The NASDAQ was almost equally boisterious, claiming a 1% gain to finish the week at 11829 points. The pattern on the daily chart is still bearish as price action is still unable to clear the downtrend from the August bubble like highs (upper black sloping line). The key is daily support to hold on at the 11500 point level:
Bitcoin’s breakout is still re-surging to newer highs, having made yet another new daily high above the $16000 level. This is classic bubble psychology, having now risen over 40% since the breakout above $11000 in early October and looks like a nasty gap on the open here this morning:
Currency markets were starting to move around following the mid week US CPI print and the post-vaccine news with the Euro able to further stabilise on Friday night to remain a little bit extended above the 1.18 handle. This still keeps it below short term resistance at the 1.1850 level with trailing ATR resistance on the four hourly chart the key area to watch for signs of a proper resurgence:
The USDJPY pair remained in rollover mode on Friday night, taking it back below the 105 level. This is a classic swing short play from an overbought level but where price action will steady is hard to discern with the possibility of further retracement evident on the four hourly chart back down to the 103 handle:
The Australian dollar was itself looking to move into the next stage of rollover, having broken below short term support that held all week at the 72.60 level, but was able to bounce off very short support, with momentum remaining negative on the four hourly chart for a weak finish to the week. Looking into this week’s price action, four hourly ATR support at the 72 handle proper must hold for another risk-correlated move higher:
Oil prices are showing their hand here with significant and obvious selling pushing both markers down to the September/October points of control, with Brent pushed back below the $43USD per barrel level on Friday night. While price may try again to breakfree above the $44 level, I’m watching for more session lows as more short sellers step in:
Gold is still licking its wounds, but was able to eke out yet another small gain on Friday, lifting another $10 or so to the $1889USD per ounce level. This doesn’t take it out of trouble as the daily chart is showing a market in a very weak state that is trying to build a bottoming pattern out of a horrid reversal post last week’s vaccine news slump, so for now watch terminal support at the $1860 level which must hold:
Glossary of Acronyms and Technical Analysis Terms:
ATR: Average True Range – measures the degree of price volatility averaged over a time period
ATR Support/Resistance: a ratcheting mechanism that follows price below/above a trend, that if breached shows above average volatility
CCI: Commodity Channel Index: a momentum reading that calculates current price away from the statistical mean or “typical” price to indicate overbought (far above the mean) or oversold (far below the mean)
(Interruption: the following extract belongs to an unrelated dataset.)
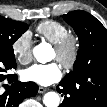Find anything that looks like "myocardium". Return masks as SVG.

Low/High Moving Average: rolling mean of prices in this case, the low and high for the day/hour which creates a band around the actual price movement
FOMC: Federal Open Market Committee, monthly meeting of Federal Reserve regarding monetary policy (setting interest rates)
DOE: US Department of Energy
Uncle Point: or stop loss point, a level at which you’ve clearly been wrong on your position, so cry uncle and get out!